I knelt between his thighs, so I was close to him, and held his hands in my own. I continued to rub my fingertips over his bruised knuckles, letting him feel my touch.
My lips parted, my heart ached and I sung him my favorite lullaby.
“Lullaby and good night, In the sky stars are bright, May the moons silvery beams, Bring you sweet dreams, Close your eyes now and rest, May these hours be blessed, Til the sky's bright with dawn, When you wake with a yawn.”
I saw brief recognition in his gaze. His eyes turned glassy, and he had a faraway look, like he wasn’t seeing me, because Maddox was somewhere else.
“Lullaby and good night, You are mother’s delight, I’ll protect you from harm, And you’ll wake in my arms, Sleepyhead, close your eyes, For I’m right beside you, Guardian angels are near, So sleep without fear,” I sung gently.
His lips quivered, and panic welled up inside me. I fucked up; I shouldn’t have sung to him. He was just starting to calm down and now…

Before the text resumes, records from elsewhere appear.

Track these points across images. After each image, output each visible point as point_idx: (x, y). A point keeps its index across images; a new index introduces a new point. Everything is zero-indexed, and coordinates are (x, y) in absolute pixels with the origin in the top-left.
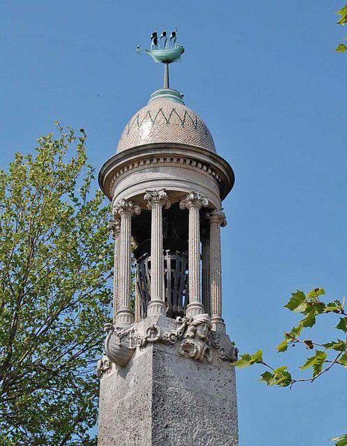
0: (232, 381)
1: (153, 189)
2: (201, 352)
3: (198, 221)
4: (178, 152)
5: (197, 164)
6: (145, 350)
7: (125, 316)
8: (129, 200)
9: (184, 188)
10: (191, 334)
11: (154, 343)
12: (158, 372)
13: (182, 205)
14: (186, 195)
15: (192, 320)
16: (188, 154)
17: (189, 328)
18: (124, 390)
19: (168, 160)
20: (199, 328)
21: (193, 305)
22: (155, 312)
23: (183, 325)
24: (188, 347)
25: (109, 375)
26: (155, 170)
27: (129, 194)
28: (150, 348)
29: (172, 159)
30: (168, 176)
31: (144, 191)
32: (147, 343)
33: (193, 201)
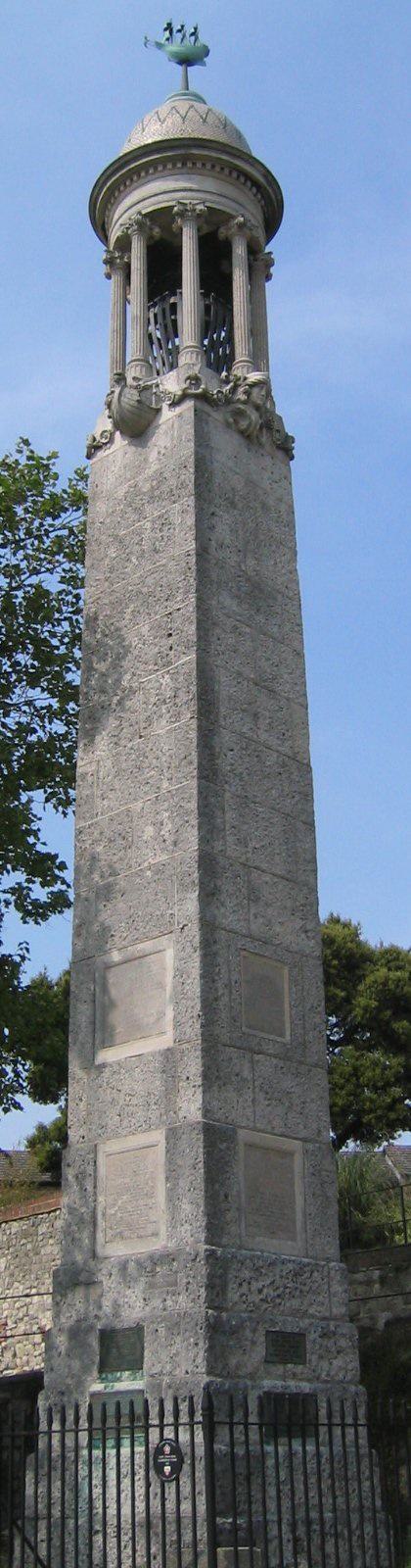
0: (287, 478)
1: (187, 202)
2: (256, 425)
3: (146, 278)
4: (214, 154)
5: (238, 177)
6: (178, 410)
7: (187, 352)
8: (146, 215)
9: (218, 203)
10: (243, 397)
11: (196, 397)
12: (201, 439)
13: (222, 233)
14: (233, 217)
15: (245, 379)
16: (237, 162)
17: (241, 390)
18: (140, 468)
19: (209, 166)
20: (255, 391)
21: (241, 361)
22: (190, 359)
23: (232, 384)
24: (239, 414)
25: (108, 452)
26: (177, 180)
27: (148, 207)
28: (189, 404)
29: (213, 167)
30: (194, 186)
31: (174, 203)
32: (184, 397)
33: (241, 226)
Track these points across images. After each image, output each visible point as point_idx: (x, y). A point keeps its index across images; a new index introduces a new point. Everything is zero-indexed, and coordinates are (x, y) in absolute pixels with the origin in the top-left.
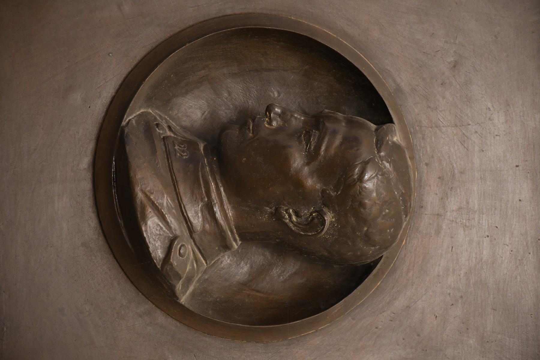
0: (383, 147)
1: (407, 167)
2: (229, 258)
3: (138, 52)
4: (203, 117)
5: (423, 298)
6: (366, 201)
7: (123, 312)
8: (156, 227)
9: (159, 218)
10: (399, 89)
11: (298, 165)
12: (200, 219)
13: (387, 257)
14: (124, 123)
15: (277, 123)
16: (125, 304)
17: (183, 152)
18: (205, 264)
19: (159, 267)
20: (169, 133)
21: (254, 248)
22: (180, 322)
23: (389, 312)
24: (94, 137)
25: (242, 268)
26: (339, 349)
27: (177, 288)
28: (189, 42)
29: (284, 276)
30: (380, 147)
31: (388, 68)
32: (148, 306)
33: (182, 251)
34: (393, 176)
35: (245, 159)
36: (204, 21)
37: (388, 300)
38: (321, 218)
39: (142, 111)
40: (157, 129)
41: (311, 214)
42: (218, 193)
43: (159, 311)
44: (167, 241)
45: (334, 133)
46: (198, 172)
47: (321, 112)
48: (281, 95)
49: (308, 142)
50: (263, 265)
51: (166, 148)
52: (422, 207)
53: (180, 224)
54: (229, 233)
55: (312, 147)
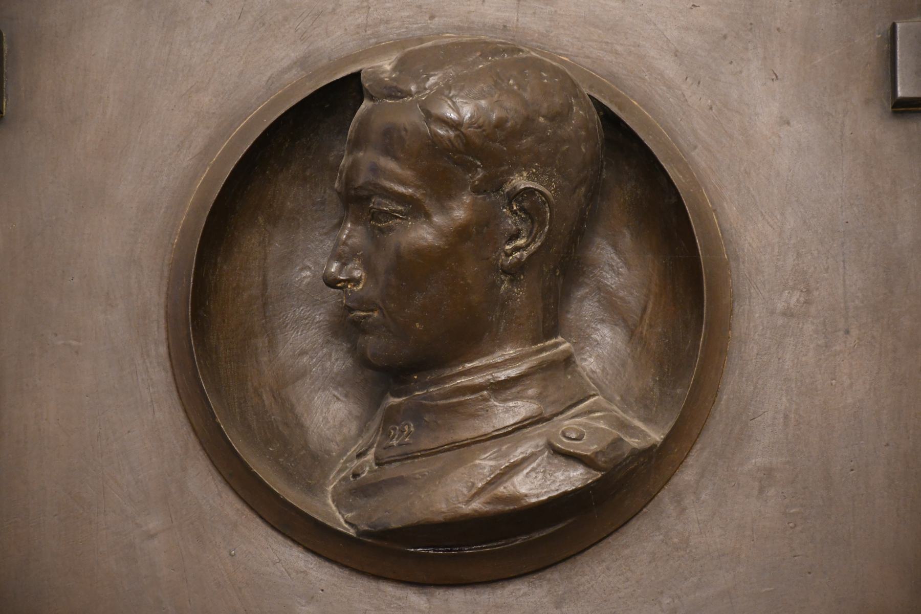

Maddox curled his arm around my waist, and he pulled me against him, his head dropping to my shoulders. The world stilled except for our pounding hearts, beating together like a broken violin, shrieking with violent, pained sounds. A silent sob racked through his body, and I felt wetness on my neck where Maddox had his face hidden.
He was crying.
In silence.
He suffered, in silence.
His tears carried the weight of his pain.

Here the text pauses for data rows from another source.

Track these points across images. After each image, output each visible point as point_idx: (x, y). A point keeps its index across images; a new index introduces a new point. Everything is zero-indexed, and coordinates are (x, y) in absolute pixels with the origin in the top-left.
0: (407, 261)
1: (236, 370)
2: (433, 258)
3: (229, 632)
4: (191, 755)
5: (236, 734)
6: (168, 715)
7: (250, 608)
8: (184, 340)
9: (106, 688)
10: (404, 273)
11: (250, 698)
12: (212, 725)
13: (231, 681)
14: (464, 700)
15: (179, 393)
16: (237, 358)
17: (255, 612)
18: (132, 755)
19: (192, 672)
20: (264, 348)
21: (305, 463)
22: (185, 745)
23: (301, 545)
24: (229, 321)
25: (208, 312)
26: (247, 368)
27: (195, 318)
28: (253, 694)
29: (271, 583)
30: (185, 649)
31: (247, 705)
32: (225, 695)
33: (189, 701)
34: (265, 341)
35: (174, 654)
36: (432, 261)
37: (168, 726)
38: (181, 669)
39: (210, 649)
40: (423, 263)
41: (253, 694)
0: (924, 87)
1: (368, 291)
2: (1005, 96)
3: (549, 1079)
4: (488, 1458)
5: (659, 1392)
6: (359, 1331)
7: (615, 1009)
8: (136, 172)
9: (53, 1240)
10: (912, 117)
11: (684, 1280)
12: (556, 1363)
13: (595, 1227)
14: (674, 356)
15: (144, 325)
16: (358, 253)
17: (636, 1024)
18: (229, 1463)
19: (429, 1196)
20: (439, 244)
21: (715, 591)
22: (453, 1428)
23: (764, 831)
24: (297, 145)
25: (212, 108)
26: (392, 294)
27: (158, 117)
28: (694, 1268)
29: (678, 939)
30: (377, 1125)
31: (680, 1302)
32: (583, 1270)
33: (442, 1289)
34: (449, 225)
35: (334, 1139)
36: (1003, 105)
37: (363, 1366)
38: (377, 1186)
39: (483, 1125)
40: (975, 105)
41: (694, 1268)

My emotions became jagged as my chest ripped open, a knife digging itself into my little, fragile heart. It was so hard to swallow past the heavy lump in my throat. Emotional pain bore invisible scars; yet, these scars could be traced by the gentlest touch, I knew that.
Breaking apart was hard. It stung with every breath taken.
Recovering from it was the hardest.
Sometimes, the pieces can’t be put back together because they’re mismatched, missing or completely shattered, making it an impossible feat.
Tears slid down my cheeks, and I choked back a cry. My own voice cracked as I continued to sing the rest of the lullaby.